Dovendo ‘etichettare’, verbo dal quale per naturale inclinazione rifuggiamo, la poesia del Nostro può venire inserita in quel filone civile che antepone il carattere generale, vale a dire l’emancipazione, ai fatti individuali. Non che questi ultimi manchino nelle oltre trenta composizioni della raccolta, e anche l’attaccamento alla propria terra, come coscienza distintiva, ma sopra tutto quale elemento che tocca davvero la profondità del sentimento e il segno di una appartenenza che non può venir disattesa.

Si tenga pur conto dell’età del Di Lena, nato nel 1958: una generazione dopo quella prebellica, quindi a contatto con realtà diverse, spesso in divenire, fino a una progressiva corrosione dello stato sociale.

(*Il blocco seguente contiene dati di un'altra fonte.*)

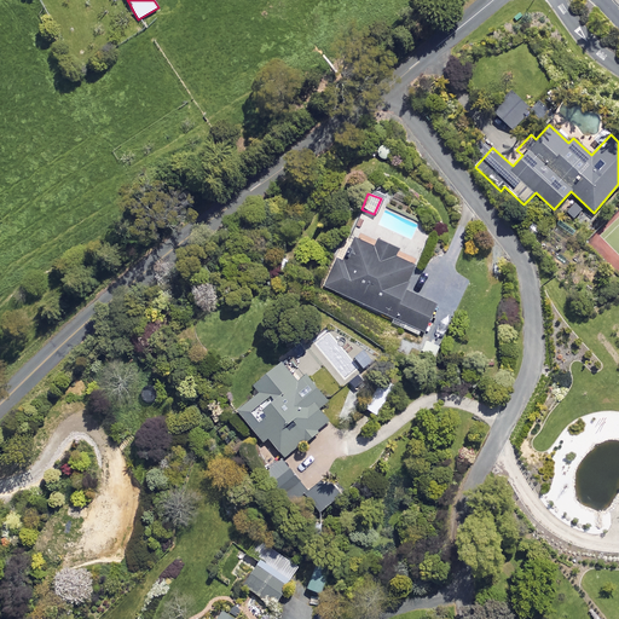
[(391,322),(420,336),(423,337),(438,306),(434,304),(405,290),(420,261),(399,252),(400,248),(377,237),(376,241),(362,233),(358,239),(356,238),(343,262),(337,259),(325,285),(392,318),(391,322)]
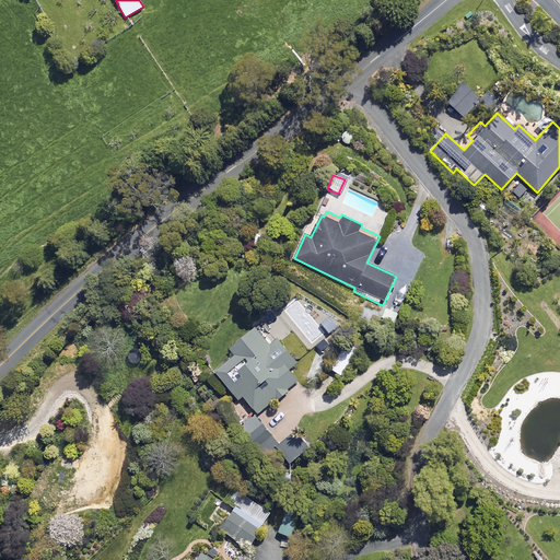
[(267,346),(252,328),(228,347),(232,353),(212,370),(236,399),(241,396),(255,413),(296,381),(287,369),(298,361),(278,337),(267,346)]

C’è in questa poetica una qualità morale che ne rappresenta tout court l’elemento definitivo e non rinviabile, proprio per il momento storico che stiamo vivendo.

Il poeta riesce dunque a vedere oltre le apparenze di un benessere tutto da dimostrare, per lui il silenzio è clamoroso, nasconde probabilmente insidie, rivela il non detto. Ci sono due versi, memorabili e terribili, di un mondo in perenne conflitto e costantemente soggetto alla distruzione, allorché chi nasce è già postumo: “Le donne di Aleppo, anche oggi, | partoriscono altri morti” (Verso mete indecise).